## Exercise details:
Whenever a line contains the string "hello", copy it out of the entries.

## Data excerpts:

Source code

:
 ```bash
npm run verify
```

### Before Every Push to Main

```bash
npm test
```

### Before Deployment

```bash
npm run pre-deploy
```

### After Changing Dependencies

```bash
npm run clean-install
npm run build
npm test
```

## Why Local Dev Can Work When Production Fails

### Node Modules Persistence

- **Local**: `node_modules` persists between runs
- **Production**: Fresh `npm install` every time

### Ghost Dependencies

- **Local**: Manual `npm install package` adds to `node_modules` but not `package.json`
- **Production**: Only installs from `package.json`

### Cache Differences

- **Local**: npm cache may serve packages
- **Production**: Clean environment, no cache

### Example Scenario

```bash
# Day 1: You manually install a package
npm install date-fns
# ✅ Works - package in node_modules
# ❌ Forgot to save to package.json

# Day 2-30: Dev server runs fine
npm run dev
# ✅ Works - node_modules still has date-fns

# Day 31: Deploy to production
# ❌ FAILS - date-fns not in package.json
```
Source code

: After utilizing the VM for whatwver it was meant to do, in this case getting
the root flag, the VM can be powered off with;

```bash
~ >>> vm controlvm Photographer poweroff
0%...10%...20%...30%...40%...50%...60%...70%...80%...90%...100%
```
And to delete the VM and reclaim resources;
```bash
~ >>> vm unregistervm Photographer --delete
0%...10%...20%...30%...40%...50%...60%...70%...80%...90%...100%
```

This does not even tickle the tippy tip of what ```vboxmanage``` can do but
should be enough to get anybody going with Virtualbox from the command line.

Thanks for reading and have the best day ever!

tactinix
==
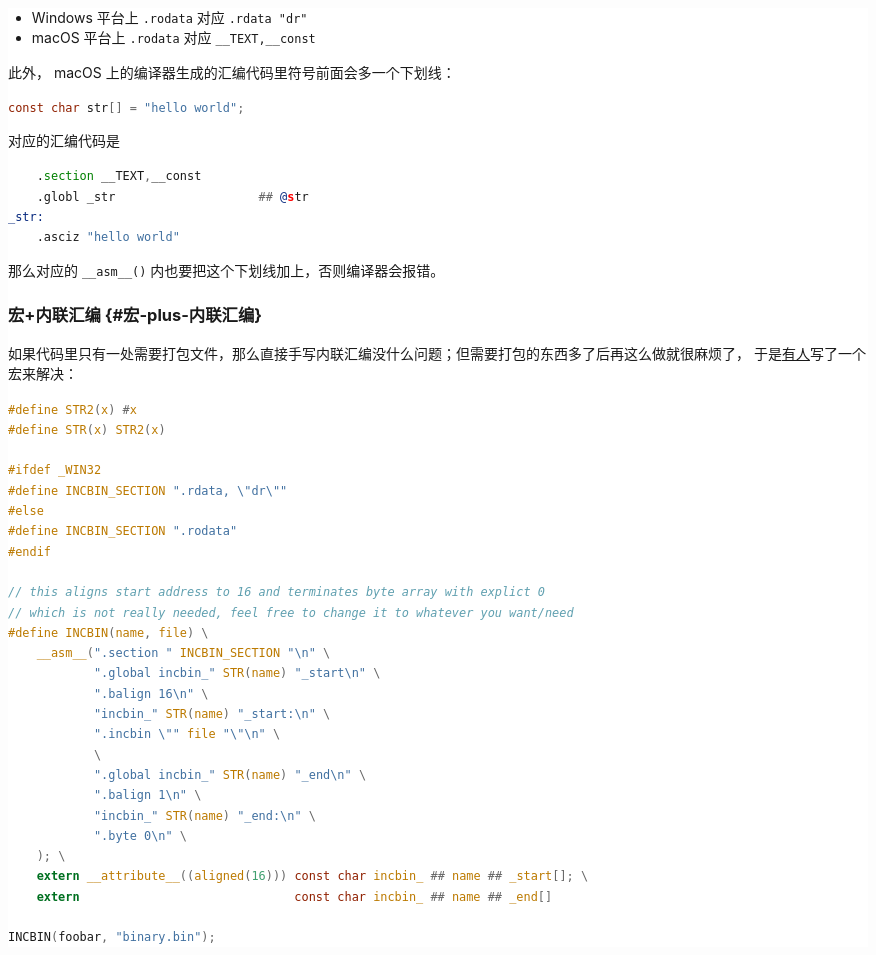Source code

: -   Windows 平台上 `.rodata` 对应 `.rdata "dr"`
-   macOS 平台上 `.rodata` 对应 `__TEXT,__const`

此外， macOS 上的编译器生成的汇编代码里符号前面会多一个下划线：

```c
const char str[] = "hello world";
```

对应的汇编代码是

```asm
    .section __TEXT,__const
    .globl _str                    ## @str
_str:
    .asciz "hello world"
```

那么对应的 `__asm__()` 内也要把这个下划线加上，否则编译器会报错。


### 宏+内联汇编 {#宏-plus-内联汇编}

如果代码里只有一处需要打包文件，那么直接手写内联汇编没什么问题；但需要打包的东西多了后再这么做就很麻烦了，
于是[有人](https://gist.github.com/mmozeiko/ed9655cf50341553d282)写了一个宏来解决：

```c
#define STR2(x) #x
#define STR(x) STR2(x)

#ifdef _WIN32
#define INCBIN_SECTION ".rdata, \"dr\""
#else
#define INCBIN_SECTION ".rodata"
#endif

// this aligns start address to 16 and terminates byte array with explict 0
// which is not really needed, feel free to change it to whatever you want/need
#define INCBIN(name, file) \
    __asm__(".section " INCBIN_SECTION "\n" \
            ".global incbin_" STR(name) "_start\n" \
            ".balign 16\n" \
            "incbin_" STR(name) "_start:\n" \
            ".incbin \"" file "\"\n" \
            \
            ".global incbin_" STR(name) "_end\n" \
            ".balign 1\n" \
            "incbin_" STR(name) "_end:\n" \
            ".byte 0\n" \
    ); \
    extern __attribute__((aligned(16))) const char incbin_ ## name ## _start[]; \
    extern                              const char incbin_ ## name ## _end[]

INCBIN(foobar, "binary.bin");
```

## Completed task:
const char str[] = "hello world";
    .asciz "hello world"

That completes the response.